The batch inference functions and methods (:func:`~lenskit.batch.recommend`,
:meth:`~lenskit.batch.BatchPipelineRunner.run`, etc.) accept multiple types of
input to specify the set of users or test items.

* An iterable (e.g. list) of recommendation queries (as :class:`RecQuery`
  objects).  The queries must have at least one of :attr:`RecQuery.query_id` and
  :attr:`RecQuery.user_id` set, so that the output can be properly indexed.
  Queries should all have the identification method (i.e., all queries have a
  ``query_id``, or all queries have only a ``user_id``).

* An iterable of 2-element ``(query, items)`` tuples.  The query is a
  :class:`RecQuery` as in the previous method, and the items is an :class:`ItemList`
  containing the candidate items (for recommendation) or the items to score (for
  prediction and scoring).  This is the most general form of input.

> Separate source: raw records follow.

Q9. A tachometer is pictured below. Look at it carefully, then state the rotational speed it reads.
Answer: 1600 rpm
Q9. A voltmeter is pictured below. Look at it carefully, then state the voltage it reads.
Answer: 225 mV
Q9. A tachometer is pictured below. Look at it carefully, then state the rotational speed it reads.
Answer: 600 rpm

* An iterable (e.g. list) of user IDs.  These are passed as
  :attr:`RecQuery.user_id`, and the resulting outputs are mapped to  ID.

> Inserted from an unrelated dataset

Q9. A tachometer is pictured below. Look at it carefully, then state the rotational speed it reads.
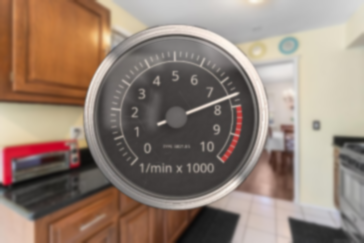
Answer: 7600 rpm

* An :class:`ItemListCollection`.  At least one field of the collection key
  should be ``user_id``, and these user IDs are used as the query user IDs. The
  item lists themselves are used as in the tuple method above. Results are
  indexed by the entire key.

* A mapping (dictionary) of IDs to item lists.  This behaves like the item
  list collection; the IDs are taken to be user IDs.

* A :class:`pandas.DataFrame`, which is converted to an item list collection.

.. deprecated:: 2025.6

    Mappings and data frames are deprecated in favor of other input types.